13. The method according to claim 1, wherein the sample is a biofluid selected from the group consisting of blood, urine, milk, tissue fluid, saliva, milk, cerebrospinal fluid (CSF) or another biofluid.

14. The method according to claim 1, wherein the miRNAs are cell free miRNAs.

15. A kit for use in performing the method of claim 1 comprising means for determining the level of expression of each one of the following miRNA molecules: cfa-miR-30b, cfa-miR-30d, cfa-miR-128, cfa-miR-133a, cfa-miR-133b, cfa-miR-142, cfa-miR-206, cfa-miR-320, cfa-miR-423a, cfa-miR-499, cfa-let-7b, cfa-let-7e, hsa-let-7i-5p, hsa-miR-29a-3p and hsa-miR-486-5p.

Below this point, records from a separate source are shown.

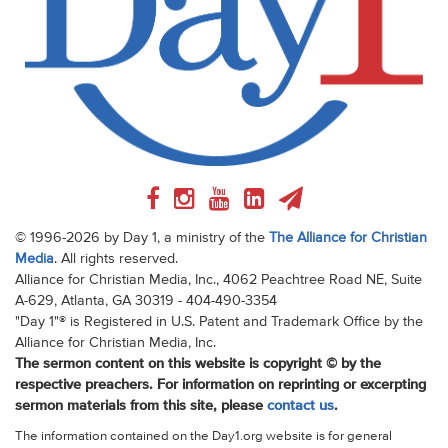
© 1996-2026 by Day 1, a ministry of the
The Alliance for Christian
Media
. All rights reserved.
Alliance for Christian Media, Inc., 4062 Peachtree Road NE, Suite
A-629, Atlanta, GA 30319 - 404-490-3354
"Day 1"® is Registered in U.S. Patent and Trademark Office by the
Alliance for Christian Media, Inc.
The sermon content on this website is copyright © by the
respective preachers. For information on reprinting or excerpting
sermon materials from this site, please
contact us
.
The information contained on the Day1.org website is for general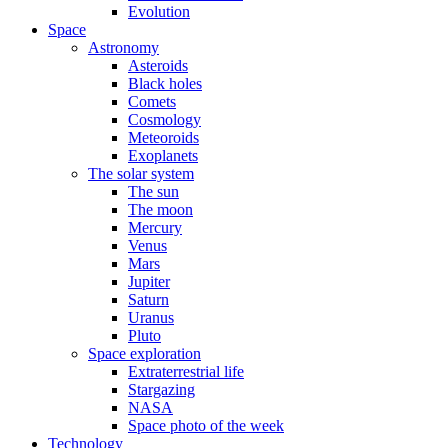
Evolution
Space
Astronomy
Asteroids
Black holes
Comets
Cosmology
Meteoroids
Exoplanets
The solar system
The sun
The moon
Mercury
Venus
Mars
Jupiter
Saturn
Uranus
Pluto
Space exploration
Extraterrestrial life
Stargazing
NASA
Space photo of the week
Technology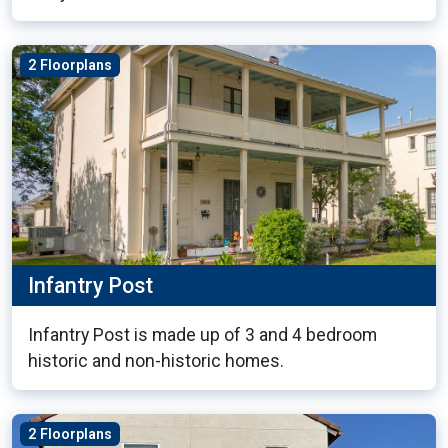
2 Floorplans
Infantry Post
Infantry Post is made up of 3 and 4 bedroom
historic and non-historic homes.
2 Floorplans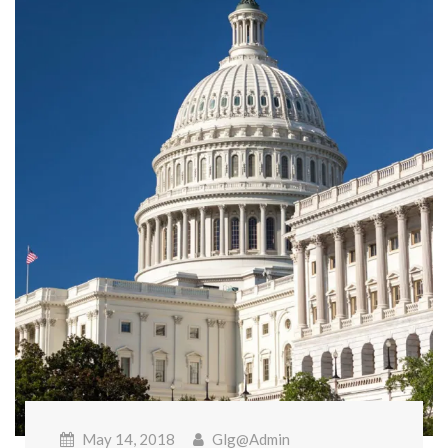
May 14, 2018
Glg@admin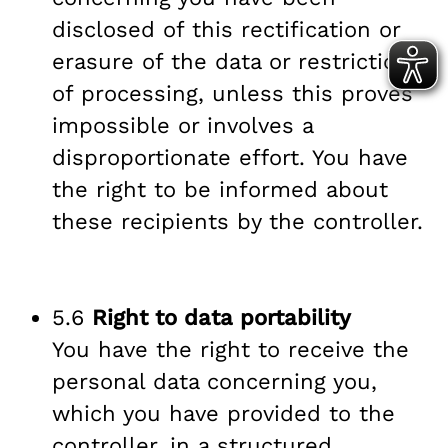
disclosed of this rectification or
erasure of the data or restriction
of processing, unless this proves
impossible or involves a
disproportionate effort. You have
the right to be informed about
these recipients by the controller.
5.6
Right to data portability
You have the right to receive the
personal data concerning you,
which you have provided to the
controller, in a structured,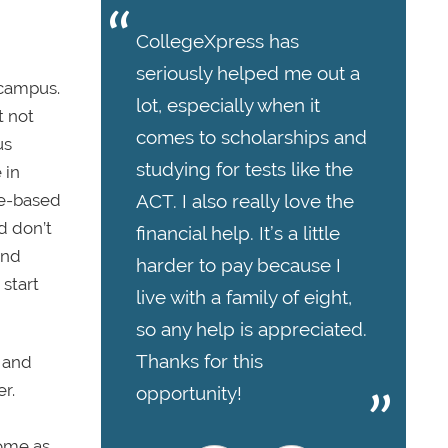
CollegeXpress has
seriously helped me out a
 campus.
lot, especially when it
t not
comes to scholarships and
us
studying for tests like the
 in
ACT. I also really love the
ce-based
d don’t
financial help. It’s a little
and
harder to pay because I
 start
live with a family of eight,
so any help is appreciated.
Thanks for this
n and
r.
opportunity!
come as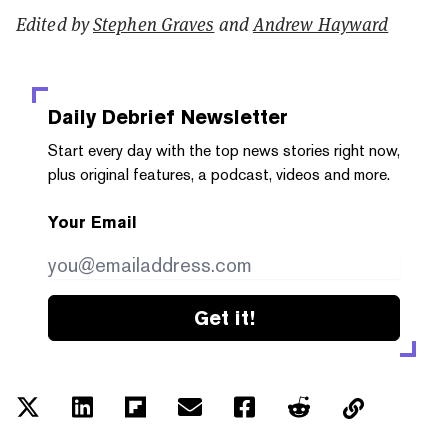
Edited by
Stephen Graves
and
Andrew Hayward
Daily Debrief
Newsletter
Start every day with the top news stories right now,
plus original features, a podcast, videos and more.
Your Email
Get it!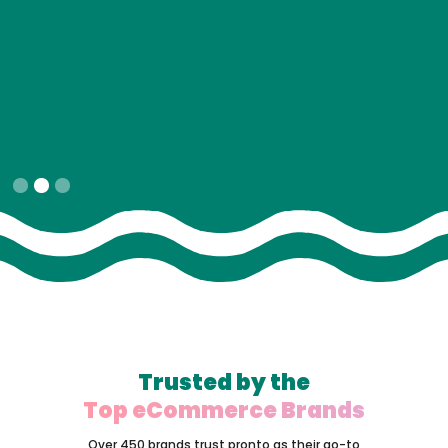
Slide 2 of 3.
Trusted by the
Top eCommerce Brands
Over 450 brands trust pronto as their go-to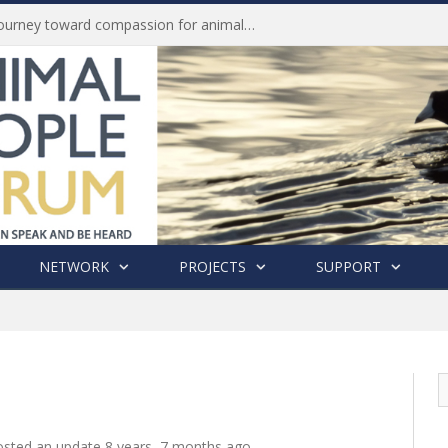
Life of Pei, an extraordinary journey toward compassion for animals (Book Review)
NETWORK
PROJECTS
SUPPORT
sted an update
8 years, 7 months ago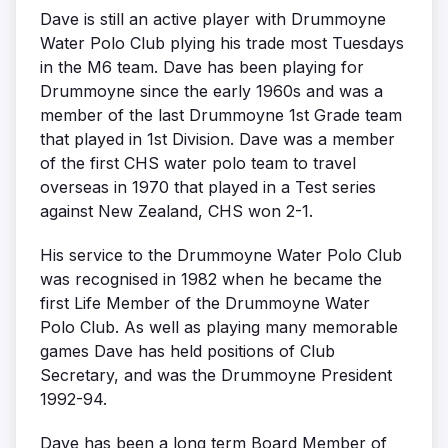
Dave is still an active player with Drummoyne
Water Polo Club plying his trade most Tuesdays
in the M6 team. Dave has been playing for
Drummoyne since the early 1960s and was a
member of the last Drummoyne 1st Grade team
that played in 1st Division. Dave was a member
of the first CHS water polo team to travel
overseas in 1970 that played in a Test series
against New Zealand, CHS won 2-1.
His service to the Drummoyne Water Polo Club
was recognised in 1982 when he became the
first Life Member of the Drummoyne Water
Polo Club. As well as playing many memorable
games Dave has held positions of Club
Secretary, and was the Drummoyne President
1992-94.
Dave has been a long term Board Member of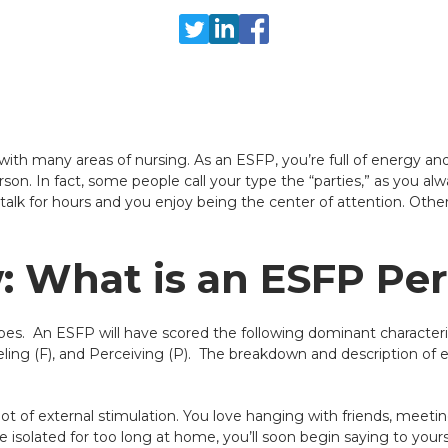
ith many areas of nursing. As an ESFP, you’re full of energy and 
son. In fact, some people call your type the “parties,” as you a
alk for hours and you enjoy being the center of attention. Other 
 What is an ESFP Per
pes. An ESFP will have scored the following dominant characteris
eling (F), and Perceiving (P). The breakdown and description of e
lot of external stimulation. You love hanging with friends, meet
isolated for too long at home, you’ll soon begin saying to yoursel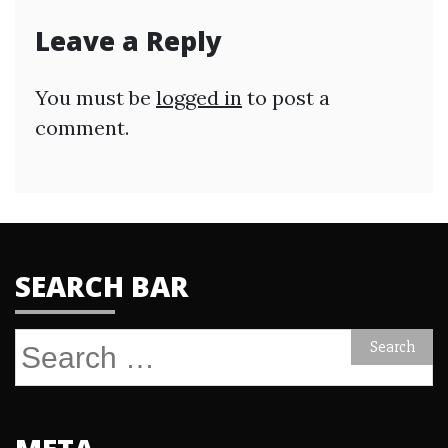
Leave a Reply
You must be
logged in
to post a
comment.
SEARCH BAR
Search
for: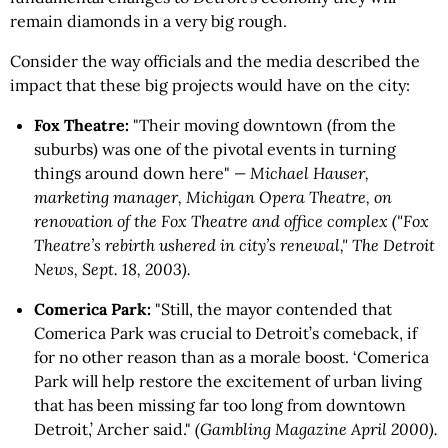
remain diamonds in a very big rough.
Consider the way officials and the media described the
impact that these big projects would have on the city:
Fox Theatre:
"Their moving downtown (from the
suburbs) was one of the pivotal events in turning
things around down here"
— Michael Hauser,
marketing manager, Michigan Opera Theatre, on
renovation of the Fox Theatre and office complex ("Fox
Theatre’s rebirth ushered in city’s renewal," The Detroit
News, Sept. 18, 2003).
Comerica Park:
"Still, the mayor contended that
Comerica Park was crucial to Detroit’s comeback, if
for no other reason than as a morale boost. ‘Comerica
Park will help restore the excitement of urban living
that has been missing far too long from downtown
Detroit,’ Archer said."
(Gambling Magazine April 2000).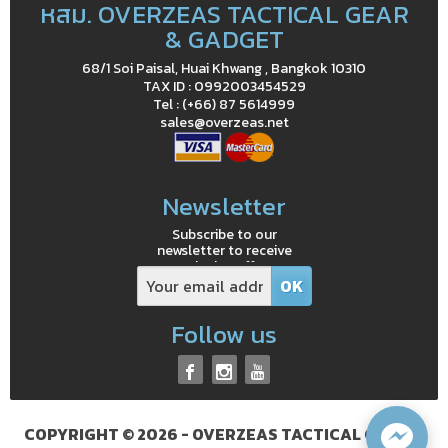
หสม. OVERZEAS TACTICAL GEAR
& GADGET
68/1 Soi Paisal, Huai Khwang , Bangkok 10310
TAX ID : 0992003454529
Tel : (+66) 87 5614999
sales@overzeas.net
Newsletter
Subscribe to our
newsletter to receive
exclusive offers
Follow us
COPYRIGHT © 2026 - OVERZEAS TACTICAL GEAR &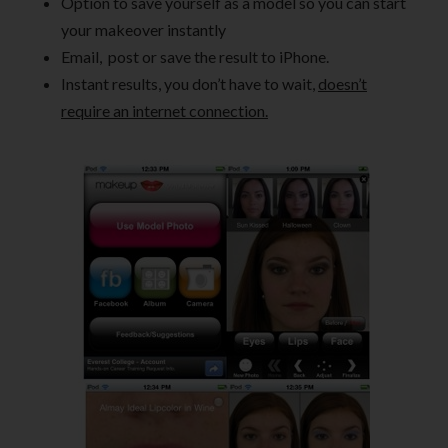
Option to save yourself as a model so you can start
your makeover instantly
Email, post or save the result to iPhone.
Instant results, you don’t have to wait,
doesn’t
require an internet connection.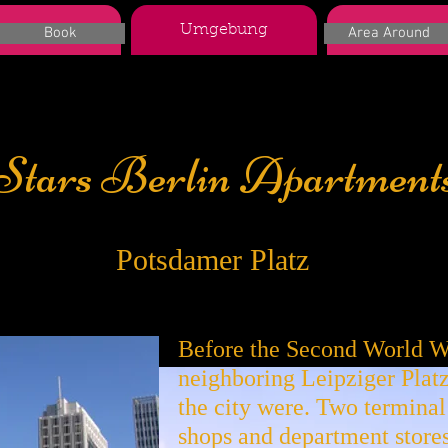
partments
Umgebung
More
Book
Area Around
Stars Berlin Apartment
Potsdamer Platz
Before the Second World W
neighboring Leipziger Platz
the city were. Two terminal 
shops and department stores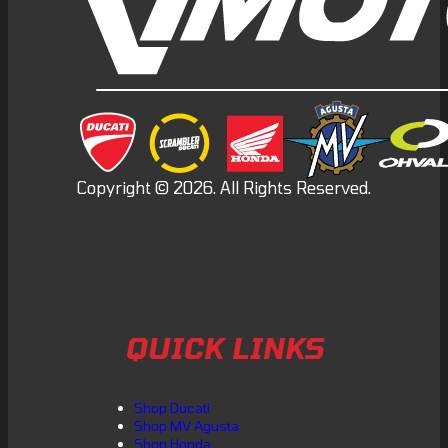
QUICK LINKS
Shop Ducati
Shop MV Agusta
Shop Honda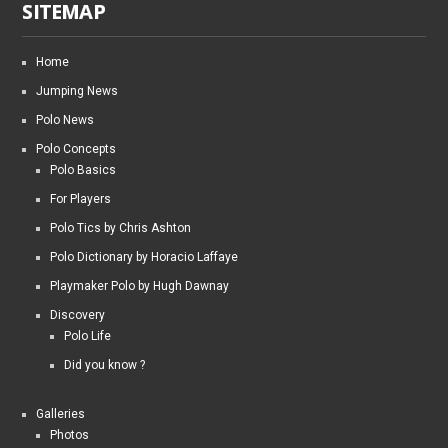
SITEMAP
Home
Jumping News
Polo News
Polo Concepts
Polo Basics
For Players
Polo Tics by Chris Ashton
Polo Dictionary by Horacio Laffaye
Playmaker Polo by Hugh Dawnay
Discovery
Polo Life
Did you know ?
Galleries
Photos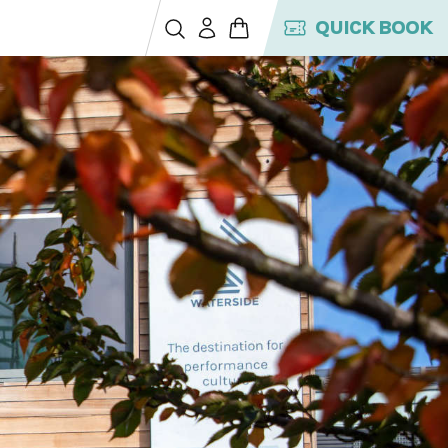
QUICK BOOK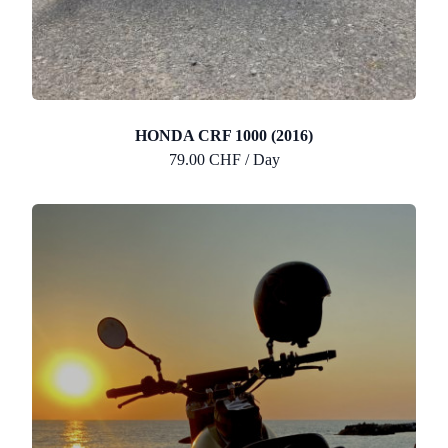
HONDA CRF 1000 (2016)
79.00 CHF / Day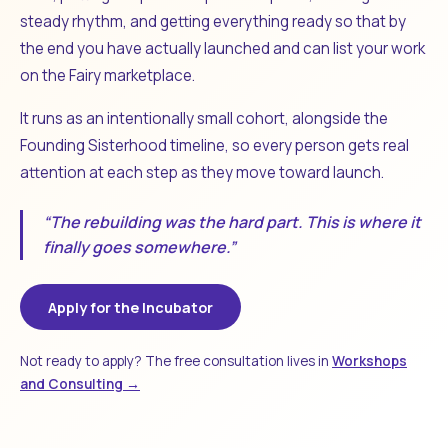
steady rhythm, and getting everything ready so that by
the end you have actually launched and can list your work
on the Fairy marketplace.
It runs as an intentionally small cohort, alongside the
Founding Sisterhood timeline, so every person gets real
attention at each step as they move toward launch.
“The rebuilding was the hard part. This is where it
finally goes somewhere.”
Apply for the Incubator
Not ready to apply? The free consultation lives in
Workshops
and Consulting →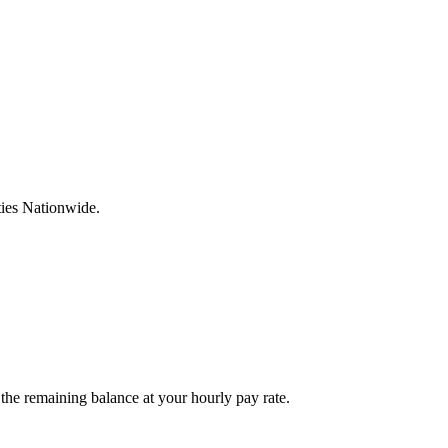
ties Nationwide.
he remaining balance at your hourly pay rate.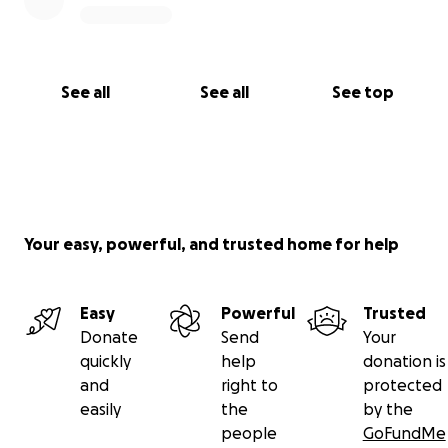
See all
See all
See top
Your easy, powerful, and trusted home for help
Easy
Powerful
Trusted
Donate
Send
Your
quickly
help
donation is
and
right to
protected
easily
the
by the
people
GoFundMe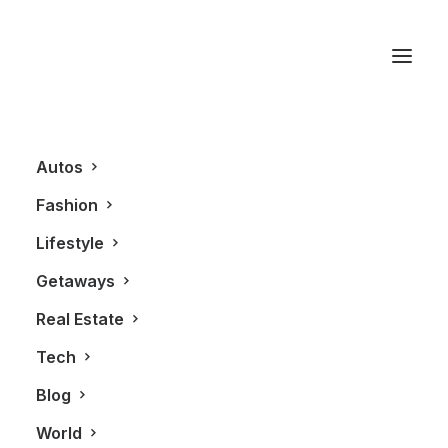
Converge Toronto
Autos
Fashion
Lifestyle
Getaways
Real Estate
Tech
BLOG
Blog
World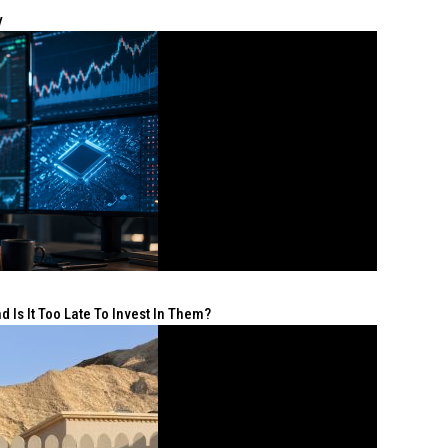
y
 Is It Too Late To Invest In Them?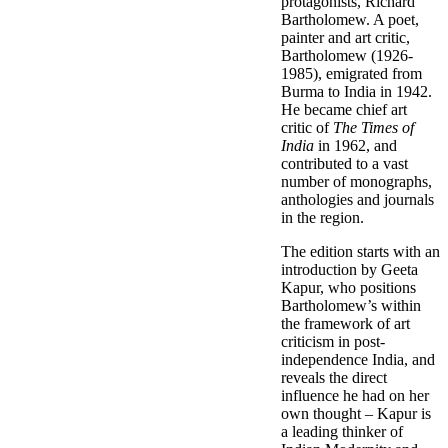
protagonists, Richard
Bartholomew. A poet,
painter and art critic,
Bartholomew (1926-
1985), emigrated from
Burma to India in 1942.
He became chief art
critic of
The Times of
India
in 1962, and
contributed to a vast
number of monographs,
anthologies and journals
in the region.
The edition starts with an
introduction by Geeta
Kapur, who positions
Bartholomew’s within
the framework of art
criticism in post-
independence India, and
reveals the direct
influence he had on her
own thought – Kapur is
a leading thinker of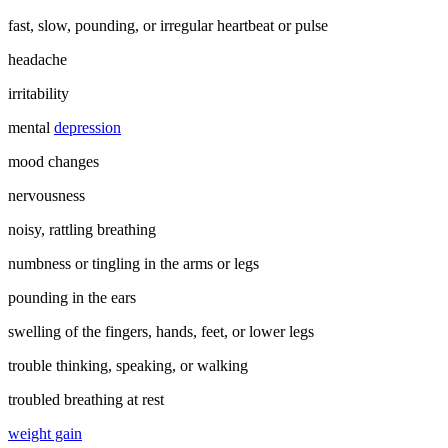
fast, slow, pounding, or irregular heartbeat or pulse
headache
irritability
mental
depression
mood changes
nervousness
noisy, rattling breathing
numbness or tingling in the arms or legs
pounding in the ears
swelling of the fingers, hands, feet, or lower legs
trouble thinking, speaking, or walking
troubled breathing at rest
weight gain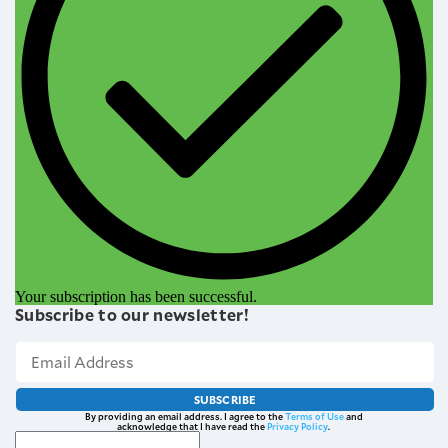
Your subscription has been successful.
Subscribe to our newsletter!
SUBSCRIBE
By providing an email address. I agree to the
Terms of Use
and
acknowledge that I have read the
Privacy Policy
.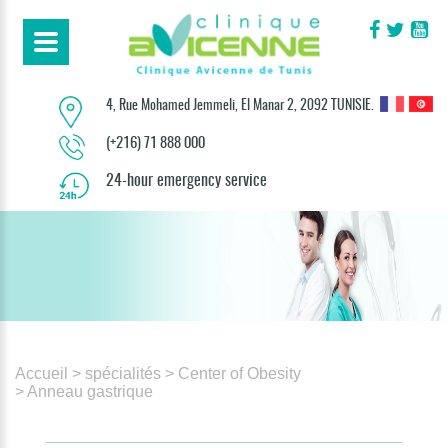
4, Rue Mohamed Jemmeli, El Manar 2, 2092 TUNISIE.
(+216) 71 888 000
24-hour emergency service
Accueil
> spécialités
> Center of Obesity
> Anneau gastrique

16. A method of selecting a panel for use in disease diagnosis comprising the steps of:

(a) selecting a group of miRNA molecules the differential expression of which may be associated with a disease condition;

(b) training one or more AI model to be able to predict the disease condition; and

(c) using the one or more AI model to reduce the number of miRNAs in the panel to a minimum number to provide a panel of miRNAs that still produces a result.